DOJ Pressures Judge to Allow January 6 Complaint Against Trump to Be Heard

The Department of Justice asks the judge to allow a complaint that holds the former president liable for the January 6  Capitol riot to be heard, despite Donald Trump’s claim of absolute immunity, which bars him from suits of this nature. According to The Washington Post, the Department of Justice (DOJ) stated on Thursday that former President Donald Trump might be held accountable for the Capitol riot on January 6, 2021.

Eleven Democratic members of the House of Representatives and two police officers have sued Trump, stating that they have suffered psychological and physical harm as a result of the Capitol incident. Trump has said several times that he enjoys absolute immunity since he was doing his official duties as President of the United States. When officials act within the scope of their duties, they are protected from criminal prosecution and damage lawsuits due to absolute immunity.

The DOJ noted that speaking to the public on subjects of public concern is a longstanding responsibility of the Presidency, and the President’s Office encompasses a large area of such speech. The DOJ also adds that yet, this conventional role is that of public communication, and it excludes  threats or “incitement of imminent private violence.”

According to the New York Times, the DOJ agrees that Trump has some immunity from the lawsuit but is uncertain if Trump incited violence on January 6.

According to the New York Times, an appeals court was unable to establish if Trump was properly performing his duties on the day of the incident when he allegedly incited a violent crowd with a political speech questioning the results of the 2020 election.

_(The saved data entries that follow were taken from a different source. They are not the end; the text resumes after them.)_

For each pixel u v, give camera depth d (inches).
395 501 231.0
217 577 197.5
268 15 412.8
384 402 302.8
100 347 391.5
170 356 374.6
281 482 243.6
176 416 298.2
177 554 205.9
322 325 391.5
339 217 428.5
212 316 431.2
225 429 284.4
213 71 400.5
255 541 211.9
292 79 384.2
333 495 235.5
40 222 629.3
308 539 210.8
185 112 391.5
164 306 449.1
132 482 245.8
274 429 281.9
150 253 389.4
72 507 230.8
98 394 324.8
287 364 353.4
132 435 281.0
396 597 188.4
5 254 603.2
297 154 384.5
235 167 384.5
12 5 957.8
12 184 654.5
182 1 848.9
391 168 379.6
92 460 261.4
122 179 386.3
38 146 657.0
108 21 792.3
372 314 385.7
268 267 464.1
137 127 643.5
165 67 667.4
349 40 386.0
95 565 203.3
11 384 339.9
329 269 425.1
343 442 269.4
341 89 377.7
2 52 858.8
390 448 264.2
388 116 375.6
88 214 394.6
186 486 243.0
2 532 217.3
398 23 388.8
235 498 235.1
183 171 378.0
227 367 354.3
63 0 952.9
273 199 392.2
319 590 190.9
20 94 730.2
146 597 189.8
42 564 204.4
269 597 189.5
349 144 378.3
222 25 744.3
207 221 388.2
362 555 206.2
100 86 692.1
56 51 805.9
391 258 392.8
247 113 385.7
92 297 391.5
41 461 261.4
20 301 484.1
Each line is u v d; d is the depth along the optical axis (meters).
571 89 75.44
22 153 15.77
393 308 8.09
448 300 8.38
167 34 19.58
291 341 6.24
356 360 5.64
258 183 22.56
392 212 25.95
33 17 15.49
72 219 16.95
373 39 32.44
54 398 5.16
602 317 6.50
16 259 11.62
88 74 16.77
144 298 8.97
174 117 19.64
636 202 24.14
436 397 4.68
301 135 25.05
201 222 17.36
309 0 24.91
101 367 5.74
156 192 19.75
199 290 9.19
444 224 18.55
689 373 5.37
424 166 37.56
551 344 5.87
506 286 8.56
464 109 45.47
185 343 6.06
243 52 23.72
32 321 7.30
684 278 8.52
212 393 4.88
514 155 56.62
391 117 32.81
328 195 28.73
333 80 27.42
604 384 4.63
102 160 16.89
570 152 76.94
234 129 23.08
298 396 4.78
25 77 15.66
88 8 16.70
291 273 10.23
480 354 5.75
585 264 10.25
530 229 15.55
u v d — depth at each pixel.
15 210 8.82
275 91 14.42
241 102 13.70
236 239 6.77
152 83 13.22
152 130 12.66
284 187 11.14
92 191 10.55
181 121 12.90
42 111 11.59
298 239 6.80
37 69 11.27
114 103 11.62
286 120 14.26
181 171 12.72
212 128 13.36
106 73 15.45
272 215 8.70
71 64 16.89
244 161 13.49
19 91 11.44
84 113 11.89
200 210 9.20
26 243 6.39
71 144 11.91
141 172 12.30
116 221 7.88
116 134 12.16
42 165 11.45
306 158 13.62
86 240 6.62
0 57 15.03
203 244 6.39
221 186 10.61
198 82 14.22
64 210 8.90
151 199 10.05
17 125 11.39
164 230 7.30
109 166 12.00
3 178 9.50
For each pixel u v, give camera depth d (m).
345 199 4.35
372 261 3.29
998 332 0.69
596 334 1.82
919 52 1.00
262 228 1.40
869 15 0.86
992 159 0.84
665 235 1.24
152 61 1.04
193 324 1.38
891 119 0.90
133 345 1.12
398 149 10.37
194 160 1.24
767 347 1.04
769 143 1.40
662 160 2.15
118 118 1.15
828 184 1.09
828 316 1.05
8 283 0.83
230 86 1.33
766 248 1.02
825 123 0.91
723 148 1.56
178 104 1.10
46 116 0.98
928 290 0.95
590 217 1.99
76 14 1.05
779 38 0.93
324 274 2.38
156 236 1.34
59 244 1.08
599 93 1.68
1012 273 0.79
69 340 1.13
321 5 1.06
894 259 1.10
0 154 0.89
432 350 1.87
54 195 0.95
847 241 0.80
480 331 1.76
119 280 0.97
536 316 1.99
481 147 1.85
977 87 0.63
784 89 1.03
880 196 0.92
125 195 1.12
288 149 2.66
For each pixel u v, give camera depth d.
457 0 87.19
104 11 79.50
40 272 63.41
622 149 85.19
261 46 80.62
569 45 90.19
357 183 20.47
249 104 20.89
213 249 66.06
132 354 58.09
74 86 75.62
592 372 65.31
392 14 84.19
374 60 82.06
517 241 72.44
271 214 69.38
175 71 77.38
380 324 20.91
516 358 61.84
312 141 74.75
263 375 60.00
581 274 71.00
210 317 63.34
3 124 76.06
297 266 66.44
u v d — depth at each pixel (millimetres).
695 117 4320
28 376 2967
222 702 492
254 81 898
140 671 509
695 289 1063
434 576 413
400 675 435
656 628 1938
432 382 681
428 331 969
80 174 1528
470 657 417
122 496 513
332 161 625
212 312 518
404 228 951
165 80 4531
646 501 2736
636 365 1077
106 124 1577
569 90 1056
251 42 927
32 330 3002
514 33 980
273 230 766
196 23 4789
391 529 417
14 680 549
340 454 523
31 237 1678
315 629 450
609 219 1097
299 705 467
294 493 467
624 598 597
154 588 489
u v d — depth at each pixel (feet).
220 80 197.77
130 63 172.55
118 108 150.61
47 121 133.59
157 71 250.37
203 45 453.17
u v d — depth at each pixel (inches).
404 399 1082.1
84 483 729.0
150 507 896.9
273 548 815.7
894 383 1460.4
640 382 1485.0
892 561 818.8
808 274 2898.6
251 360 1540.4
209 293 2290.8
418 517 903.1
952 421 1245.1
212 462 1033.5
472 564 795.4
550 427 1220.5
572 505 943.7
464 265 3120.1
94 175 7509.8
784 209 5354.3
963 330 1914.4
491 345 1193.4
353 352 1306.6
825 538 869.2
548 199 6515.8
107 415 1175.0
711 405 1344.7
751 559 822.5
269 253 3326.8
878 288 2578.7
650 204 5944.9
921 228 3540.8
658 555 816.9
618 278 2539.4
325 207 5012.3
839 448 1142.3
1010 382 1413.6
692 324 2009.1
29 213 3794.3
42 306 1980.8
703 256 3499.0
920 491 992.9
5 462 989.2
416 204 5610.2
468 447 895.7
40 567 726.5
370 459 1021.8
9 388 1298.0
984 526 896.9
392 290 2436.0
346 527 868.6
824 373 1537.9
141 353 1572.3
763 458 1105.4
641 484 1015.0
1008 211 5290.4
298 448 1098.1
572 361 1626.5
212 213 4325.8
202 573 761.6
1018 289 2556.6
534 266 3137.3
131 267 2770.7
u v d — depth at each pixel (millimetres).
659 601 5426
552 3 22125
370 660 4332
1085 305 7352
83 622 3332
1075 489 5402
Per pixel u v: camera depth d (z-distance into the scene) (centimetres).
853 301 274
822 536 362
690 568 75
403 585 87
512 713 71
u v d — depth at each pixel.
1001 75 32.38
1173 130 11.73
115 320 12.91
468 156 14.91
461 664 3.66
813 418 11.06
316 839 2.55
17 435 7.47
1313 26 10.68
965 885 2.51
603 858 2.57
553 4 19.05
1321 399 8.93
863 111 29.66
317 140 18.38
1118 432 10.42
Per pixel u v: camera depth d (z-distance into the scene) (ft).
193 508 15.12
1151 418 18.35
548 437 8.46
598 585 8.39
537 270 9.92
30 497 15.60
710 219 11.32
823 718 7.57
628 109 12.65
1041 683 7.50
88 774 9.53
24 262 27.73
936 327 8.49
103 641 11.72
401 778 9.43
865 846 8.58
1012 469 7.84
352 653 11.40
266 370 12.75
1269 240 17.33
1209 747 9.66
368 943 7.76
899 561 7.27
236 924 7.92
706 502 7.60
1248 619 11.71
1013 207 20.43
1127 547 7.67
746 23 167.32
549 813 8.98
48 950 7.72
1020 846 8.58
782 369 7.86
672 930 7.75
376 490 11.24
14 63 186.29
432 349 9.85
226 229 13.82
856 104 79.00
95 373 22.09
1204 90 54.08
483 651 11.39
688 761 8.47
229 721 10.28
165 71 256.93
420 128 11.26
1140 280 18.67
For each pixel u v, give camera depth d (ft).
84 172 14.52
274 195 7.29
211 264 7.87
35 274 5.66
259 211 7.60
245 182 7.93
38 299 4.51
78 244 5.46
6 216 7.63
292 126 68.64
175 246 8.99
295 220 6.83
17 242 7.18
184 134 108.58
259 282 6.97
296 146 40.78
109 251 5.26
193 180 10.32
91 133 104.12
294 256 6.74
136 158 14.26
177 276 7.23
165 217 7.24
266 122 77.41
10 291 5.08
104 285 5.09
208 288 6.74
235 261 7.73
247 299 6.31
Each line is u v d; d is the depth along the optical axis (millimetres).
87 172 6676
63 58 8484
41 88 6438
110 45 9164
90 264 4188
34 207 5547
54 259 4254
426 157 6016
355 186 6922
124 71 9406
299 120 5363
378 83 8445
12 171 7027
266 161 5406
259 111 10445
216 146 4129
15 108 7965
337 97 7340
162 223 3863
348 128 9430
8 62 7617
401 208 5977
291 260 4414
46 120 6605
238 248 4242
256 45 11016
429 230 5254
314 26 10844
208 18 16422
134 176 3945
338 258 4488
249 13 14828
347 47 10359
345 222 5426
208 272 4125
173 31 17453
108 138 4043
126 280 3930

However, because actual incitement would be unprotected by absolute immunity even if it occurred in a speech about public concern, this Court should reject Trump’s categorical argument of immunity, which he reiterates in his appeal, according to the Department of Justice.

The complaint references the Ku Klux Klan Act, a federal civil rights law established in 1871 that permits persons to be punished for using violence to intimidate or hinder government personnel from doing their jobs. 42 USC 1983, the updated version of the Ku Klux Klan Act, is still one of the major tools for enforcing federal constitutional rights against state and local actors.